Nagy’s obituary for her 79-year-old husband was published in a small newspaper in Jefferson, Texas, without a functioning website, but her words tore through the internet in the days after David’s death.
“Family members believe David’s death was needless,” she wrote. “They blame his death and the deaths of all other innocent people on Trump, (Texas Gov. Greg) Abbott and all of the other politicians who did not take this pandemic seriously and were more concerned with their popularity and votes than lives.”
Texas has over 466,000 cases, the third-highest number of any state, according to CNN’s US coronavirus tracker. Several Texans have used their loved ones’ obituaries to call out Abbott for the state’s response to the virus, too, in blunt, emotional obituaries.
Also to blame for her husband’s death, Nagy wrote, are the “ignorant, self centered and selfish people who refused to follow the advice of the medical professionals, believing their ‘right’ not to wear a mask was more important than killing innocent people.”
Over 156,000 people have died from coronavirus in the US. David died in late July in a Texas ICU, his body ravaged by the virus. His family wasn’t allowed by his side, Nagy wrote.
“Dave did everything he was supposed to do, but you did not,” Nagy wrote. “Shame on all of you, and may karma find you all!”
Nagy told CNN’s Erin Burnett she was distraught and angry when she wrote her husband’s obituary. She wanted to compel her neighbors to wear masks and “put blame where blame belongs.”

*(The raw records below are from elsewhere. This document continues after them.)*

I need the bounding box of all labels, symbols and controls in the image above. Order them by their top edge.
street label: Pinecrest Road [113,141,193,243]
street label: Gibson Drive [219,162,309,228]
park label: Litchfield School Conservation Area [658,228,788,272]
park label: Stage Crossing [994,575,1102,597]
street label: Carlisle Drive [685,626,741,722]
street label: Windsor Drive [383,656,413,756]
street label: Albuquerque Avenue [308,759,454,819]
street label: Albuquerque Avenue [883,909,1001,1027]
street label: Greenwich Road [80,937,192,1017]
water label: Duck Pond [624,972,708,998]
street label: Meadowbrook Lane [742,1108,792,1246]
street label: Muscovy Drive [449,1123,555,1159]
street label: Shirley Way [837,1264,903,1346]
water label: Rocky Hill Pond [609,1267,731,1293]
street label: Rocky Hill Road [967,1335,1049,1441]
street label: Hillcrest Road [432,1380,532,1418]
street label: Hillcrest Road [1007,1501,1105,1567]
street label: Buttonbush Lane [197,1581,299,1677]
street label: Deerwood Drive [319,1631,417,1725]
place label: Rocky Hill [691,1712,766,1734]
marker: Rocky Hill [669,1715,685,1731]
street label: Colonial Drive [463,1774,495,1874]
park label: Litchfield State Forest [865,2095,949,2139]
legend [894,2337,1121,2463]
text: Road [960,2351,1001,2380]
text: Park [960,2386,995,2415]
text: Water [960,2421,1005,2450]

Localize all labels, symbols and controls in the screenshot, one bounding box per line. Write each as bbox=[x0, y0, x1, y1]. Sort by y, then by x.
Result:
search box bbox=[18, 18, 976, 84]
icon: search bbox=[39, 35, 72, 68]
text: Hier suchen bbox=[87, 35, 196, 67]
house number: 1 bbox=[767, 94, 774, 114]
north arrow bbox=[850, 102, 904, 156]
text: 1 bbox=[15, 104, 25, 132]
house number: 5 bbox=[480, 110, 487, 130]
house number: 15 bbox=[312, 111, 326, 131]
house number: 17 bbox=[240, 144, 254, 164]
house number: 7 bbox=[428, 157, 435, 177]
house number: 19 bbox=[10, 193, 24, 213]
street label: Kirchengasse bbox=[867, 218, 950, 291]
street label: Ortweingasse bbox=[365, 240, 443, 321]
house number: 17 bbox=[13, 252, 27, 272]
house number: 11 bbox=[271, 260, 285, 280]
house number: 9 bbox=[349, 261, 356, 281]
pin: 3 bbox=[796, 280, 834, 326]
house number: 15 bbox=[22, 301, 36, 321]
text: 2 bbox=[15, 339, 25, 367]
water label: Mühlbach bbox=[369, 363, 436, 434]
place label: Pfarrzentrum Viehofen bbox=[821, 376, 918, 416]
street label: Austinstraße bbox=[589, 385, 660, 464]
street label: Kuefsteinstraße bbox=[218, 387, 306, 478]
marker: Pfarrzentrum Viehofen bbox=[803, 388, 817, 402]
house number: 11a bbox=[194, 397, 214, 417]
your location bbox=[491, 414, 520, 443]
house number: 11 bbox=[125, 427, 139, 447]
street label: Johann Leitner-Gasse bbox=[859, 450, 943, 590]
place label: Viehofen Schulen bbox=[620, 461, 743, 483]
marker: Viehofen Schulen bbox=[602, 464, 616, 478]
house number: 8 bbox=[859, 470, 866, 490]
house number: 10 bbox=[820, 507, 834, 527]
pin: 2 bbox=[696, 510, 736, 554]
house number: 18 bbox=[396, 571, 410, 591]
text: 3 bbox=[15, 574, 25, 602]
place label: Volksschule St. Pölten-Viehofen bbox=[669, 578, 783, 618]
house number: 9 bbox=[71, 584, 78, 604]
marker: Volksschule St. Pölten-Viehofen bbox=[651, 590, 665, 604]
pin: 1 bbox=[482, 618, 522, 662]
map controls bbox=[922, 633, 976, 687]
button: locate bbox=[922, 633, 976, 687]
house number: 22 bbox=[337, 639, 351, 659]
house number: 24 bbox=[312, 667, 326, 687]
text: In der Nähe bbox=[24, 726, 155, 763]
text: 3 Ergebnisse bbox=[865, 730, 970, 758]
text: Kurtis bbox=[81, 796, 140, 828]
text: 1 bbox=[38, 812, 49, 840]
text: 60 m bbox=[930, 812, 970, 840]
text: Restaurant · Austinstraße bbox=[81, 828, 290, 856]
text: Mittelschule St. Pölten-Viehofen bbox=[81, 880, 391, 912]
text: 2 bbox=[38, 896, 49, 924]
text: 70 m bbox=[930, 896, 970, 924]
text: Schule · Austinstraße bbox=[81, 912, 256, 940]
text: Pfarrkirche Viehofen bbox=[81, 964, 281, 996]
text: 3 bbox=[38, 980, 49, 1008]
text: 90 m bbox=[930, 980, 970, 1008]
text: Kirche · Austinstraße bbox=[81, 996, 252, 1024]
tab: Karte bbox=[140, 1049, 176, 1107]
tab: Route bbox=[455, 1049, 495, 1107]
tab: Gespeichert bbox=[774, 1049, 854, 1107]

“It’s frustrating when you know that somebody’s died that didn’t need to die, or at least they didn’t need to die in the way they did and the time that they did,” Nagy said in her Tuesday appearance on “Erin Burnett Out Front.”
David, originally from California, retired to Texas and had lived in Jefferson for several years before his death, Nagy said. He was beloved by his family and friends for his playful needling.
“Dave was a character,” Nagy said. “He was a fun-loving person and he loved his family dearly.”
Nagy said she’s lost the love of her life. He was a part of her, she said, — a part she believes she lost too early.